━━━ Available data
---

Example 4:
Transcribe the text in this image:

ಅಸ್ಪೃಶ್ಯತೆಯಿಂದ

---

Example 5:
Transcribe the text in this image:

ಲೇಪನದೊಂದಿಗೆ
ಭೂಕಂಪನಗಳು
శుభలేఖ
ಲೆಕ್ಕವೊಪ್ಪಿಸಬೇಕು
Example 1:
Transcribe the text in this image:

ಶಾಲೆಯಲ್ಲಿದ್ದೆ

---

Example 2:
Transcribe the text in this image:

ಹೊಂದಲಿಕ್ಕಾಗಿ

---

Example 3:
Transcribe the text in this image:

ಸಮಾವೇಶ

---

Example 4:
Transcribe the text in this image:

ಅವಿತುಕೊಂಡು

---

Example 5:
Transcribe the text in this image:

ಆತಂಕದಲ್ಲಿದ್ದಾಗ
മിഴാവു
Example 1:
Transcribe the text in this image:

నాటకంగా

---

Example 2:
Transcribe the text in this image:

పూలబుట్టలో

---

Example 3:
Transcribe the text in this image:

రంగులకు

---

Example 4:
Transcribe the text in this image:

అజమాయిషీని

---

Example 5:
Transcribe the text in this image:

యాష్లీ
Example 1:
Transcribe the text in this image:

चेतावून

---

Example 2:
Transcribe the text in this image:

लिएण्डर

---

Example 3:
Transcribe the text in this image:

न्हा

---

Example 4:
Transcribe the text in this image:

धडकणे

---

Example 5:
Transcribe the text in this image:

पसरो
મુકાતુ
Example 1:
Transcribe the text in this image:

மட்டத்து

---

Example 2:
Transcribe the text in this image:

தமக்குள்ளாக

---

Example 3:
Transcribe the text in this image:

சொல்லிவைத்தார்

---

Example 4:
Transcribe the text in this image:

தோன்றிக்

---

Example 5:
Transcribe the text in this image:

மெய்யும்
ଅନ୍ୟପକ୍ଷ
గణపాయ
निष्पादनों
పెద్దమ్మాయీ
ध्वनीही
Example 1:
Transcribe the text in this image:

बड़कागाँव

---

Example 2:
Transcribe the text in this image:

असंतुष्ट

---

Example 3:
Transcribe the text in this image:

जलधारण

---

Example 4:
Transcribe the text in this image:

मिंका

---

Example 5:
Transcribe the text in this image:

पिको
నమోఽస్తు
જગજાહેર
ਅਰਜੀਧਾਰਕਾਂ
━━━━━━
What you will do: All of the material must be written out again exactly.

Task response:
---

Example 4:
Transcribe the text in this image:

ಅಸ್ಪೃಶ್ಯತೆಯಿಂದ

---

Example 5:
Transcribe the text in this image:

ಲೇಪನದೊಂದಿಗೆ
ಭೂಕಂಪನಗಳು
శుభలేఖ
ಲೆಕ್ಕವೊಪ್ಪಿಸಬೇಕು
Example 1:
Transcribe the text in this image:

ಶಾಲೆಯಲ್ಲಿದ್ದೆ

---

Example 2:
Transcribe the text in this image:

ಹೊಂದಲಿಕ್ಕಾಗಿ

---

Example 3:
Transcribe the text in this image:

ಸಮಾವೇಶ

---

Example 4:
Transcribe the text in this image:

ಅವಿತುಕೊಂಡು

---

Example 5:
Transcribe the text in this image:

ಆತಂಕದಲ್ಲಿದ್ದಾಗ
മിഴാവു
Example 1:
Transcribe the text in this image:

నాటకంగా

---

Example 2:
Transcribe the text in this image:

పూలబుట్టలో

---

Example 3:
Transcribe the text in this image:

రంగులకు

---

Example 4:
Transcribe the text in this image:

అజమాయిషీని

---

Example 5:
Transcribe the text in this image:

యాష్లీ
Example 1:
Transcribe the text in this image:

चेतावून

---

Example 2:
Transcribe the text in this image:

लिएण्डर

---

Example 3:
Transcribe the text in this image:

न्हा

---

Example 4:
Transcribe the text in this image:

धडकणे

---

Example 5:
Transcribe the text in this image:

पसरो
મુકાતુ
Example 1:
Transcribe the text in this image:

மட்டத்து

---

Example 2:
Transcribe the text in this image:

தமக்குள்ளாக

---

Example 3:
Transcribe the text in this image:

சொல்லிவைத்தார்

---

Example 4:
Transcribe the text in this image:

தோன்றிக்

---

Example 5:
Transcribe the text in this image:

மெய்யும்
ଅନ୍ୟପକ୍ଷ
గణపాయ
निष्पादनों
పెద్దమ్మాయీ
ध्वनीही
Example 1:
Transcribe the text in this image:

बड़कागाँव

---

Example 2:
Transcribe the text in this image:

असंतुष्ट

---

Example 3:
Transcribe the text in this image:

जलधारण

---

Example 4:
Transcribe the text in this image:

मिंका

---

Example 5:
Transcribe the text in this image:

पिको
నమోఽస్తు
જગજાહેર
ਅਰਜੀਧਾਰਕਾਂ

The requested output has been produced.